Head chef Manjit Gill came over to London to oversee the popup himself and three special tandoori oven were installed for the occasion.
On arrival in the room itself, I was a little disappointed. Despite the enormous velour-covered green elephant outside the entrance and the namaste greeting on arrival, the “restaurant” still looked very much like the conference room it usually is. It was also so dark I could hardly see the menu, even though the sun was still gloriously high in the sky outside. We asked for the curtain behind our table to be opened a little, which improved things no end.
To my surprise, most of the other tables were empty, and even by the time we left, over half of them were still without diners. Apparently, although the tickets sold out quickly, the organisers were disappointed by a high number of no shows, though given that no payment was taken on booking, this isn’t a huge surprise. A shame, given that there were many people who expressed interest in attending but weren’t able to nab a reservation.
I was very excited to try the food, as I’ve long since wanted to visit the original in New Delhi, where several family members live. Somehow, I’ve never been, in all my visits to India.
Two set menus were available, a meat and seafood one priced at £79 per person and a vegetarian one at £59.
First, we were served with enormous juicy jumbo prawns and malai chicken, both cooked in the tandoor. These came with a bowl of thick tasty raita, a plate of assorted breads and a bowl each of rich, ghee-laden dal. The prawns and chicken were not only full of flavour but also wonderfully succulent, always a tricky balance to achieve in a tandoor and the sign of an experienced tandoor chef.

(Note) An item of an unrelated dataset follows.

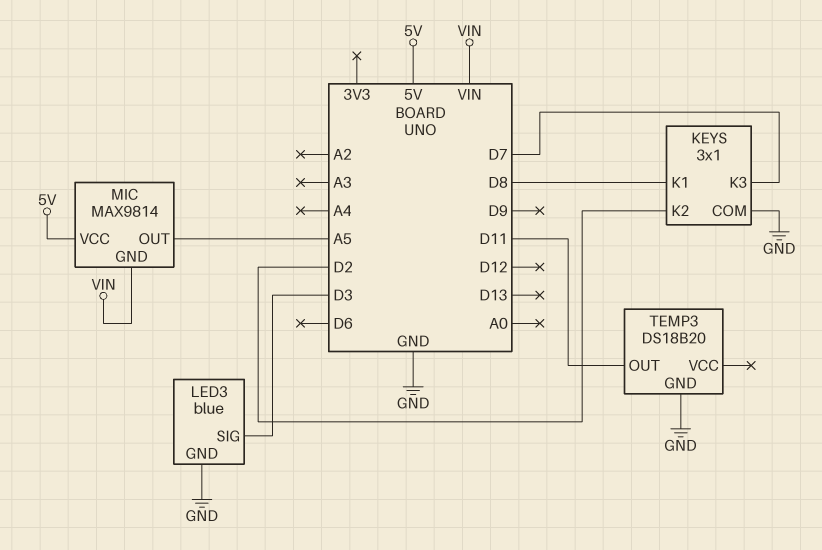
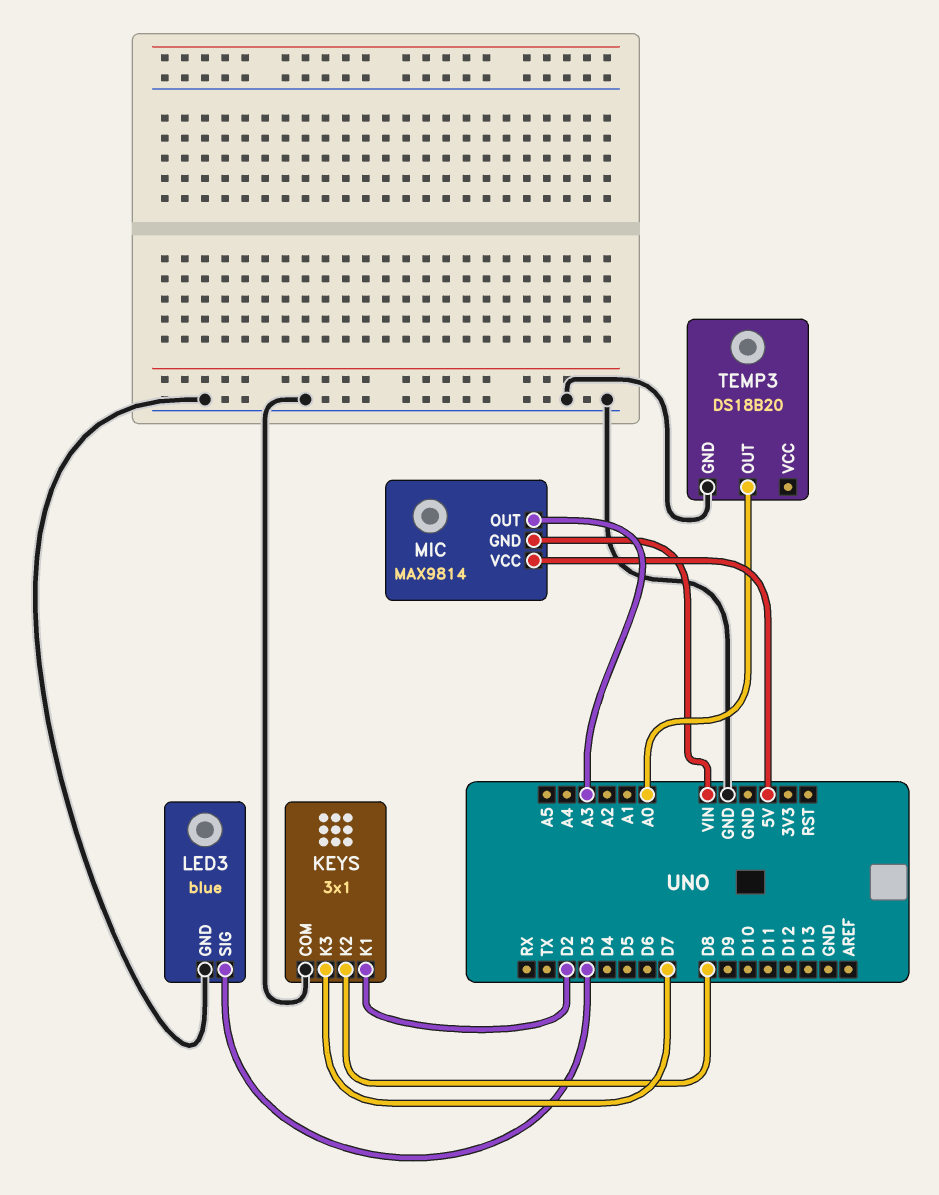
KEYS pin K1: D8 -> D2
KEYS pin K2: D2 -> D8
MIC pin OUT: A5 -> A3
TEMP3 pin OUT: D11 -> A0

Later we were served a dish with a pile of pulled tandoori lamb and unusual stuffed potatoes, formed to resemble marrow bones, it seemed to me. I liked the cumin-heavy spicing on the lamb but found the meat much too dry. The potato oddities were pleasant, if unusual. We were offered more breads and daal, if we wanted – I thought that a nice touch, though given the pricing, generosity was definitely on the cards.
Lastly, though we were already full, was a dessert of gulab jamon and phirni – fried sponge dumplings soaked in sweet syrup and ground rice pudding infused with cardamom. Both were excellent, particularly because the kitchen resisted the temptation to make them as tooth-achingly sweet as usual.

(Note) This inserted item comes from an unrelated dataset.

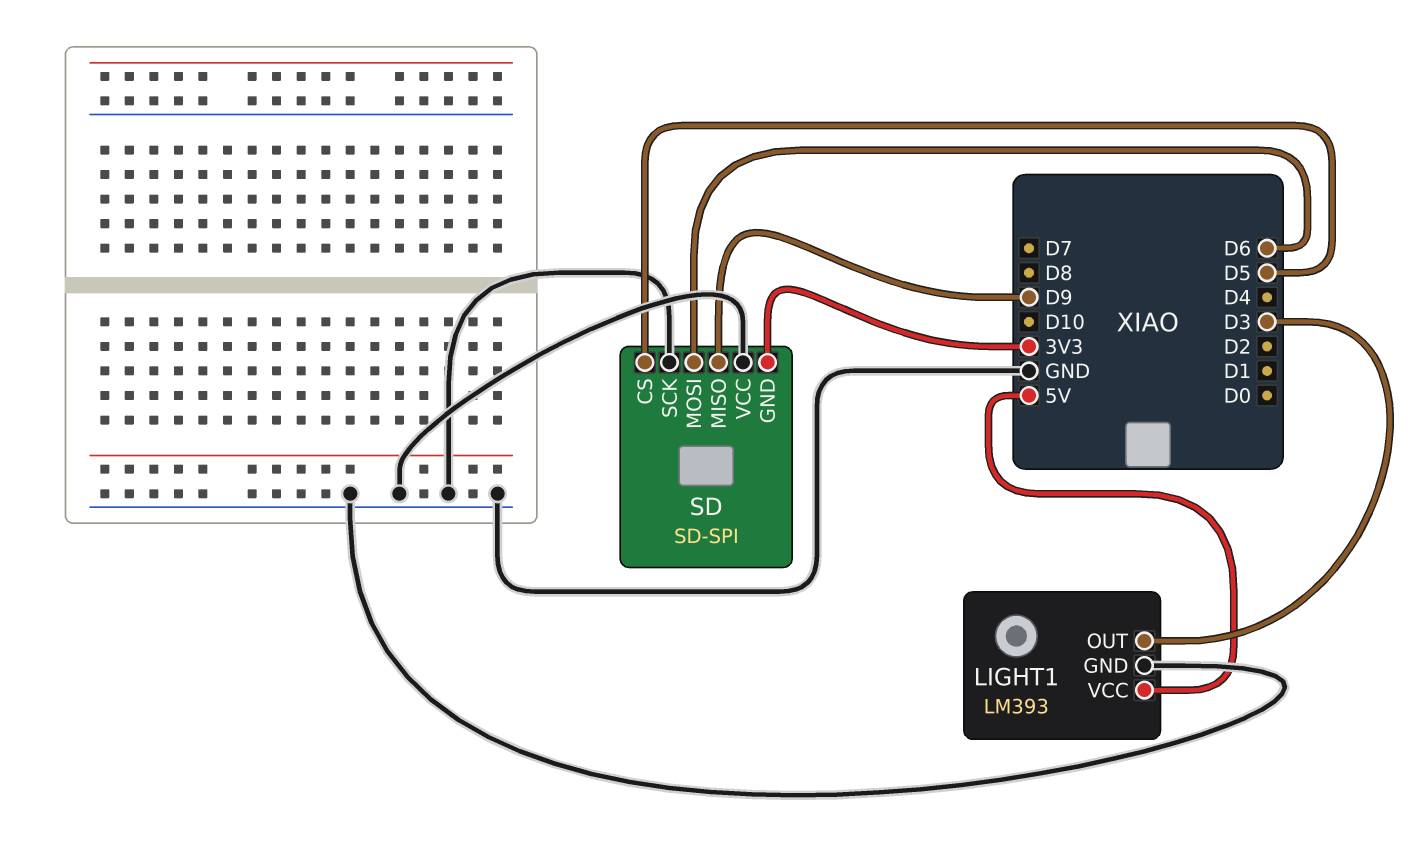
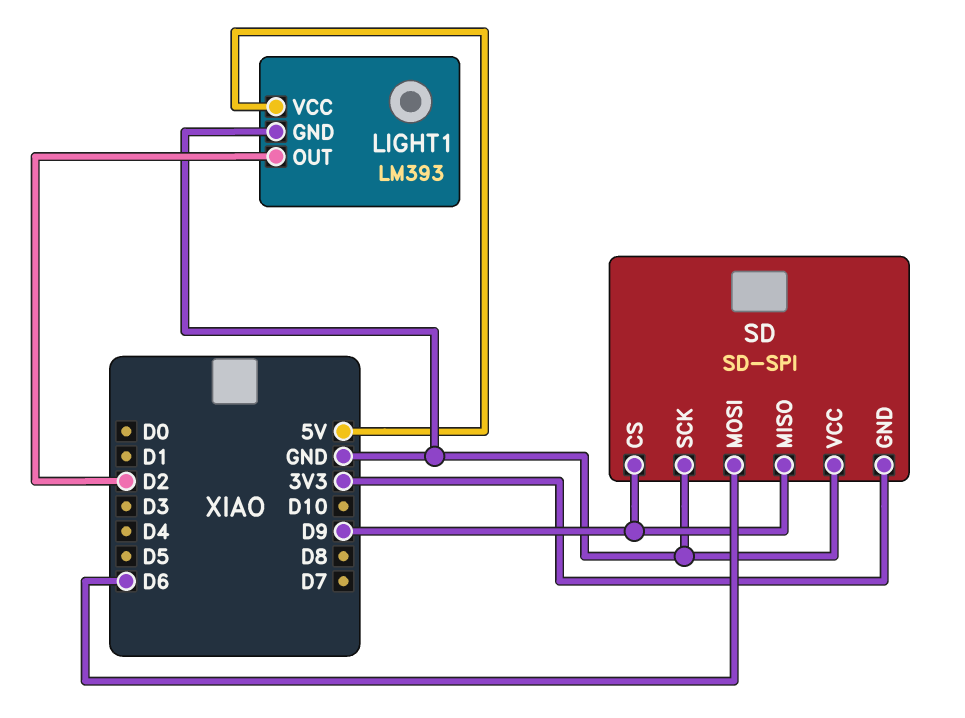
LIGHT1 pin OUT: D3 -> D2
SD pin CS: D5 -> D9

We finished with masala chai.
Full and happy, we waddled out, patting Nimbu the elephant goodbye (yes, I named him) as we went.
It was a wonderful meal, but the organisation seemed lacklustre as did the decoration of the conference venue location. Certainly there was press coverage, but much of it was published some days into the short two week stint, making me wonder whether the entire exercise was more about Bukhara being able to say they hosted a London popup than about really showcasing the best of Indian cooking to a receptive audience.
Perhaps Bukhara are considering opening a permanent London outpost and were dipping their toes in the water?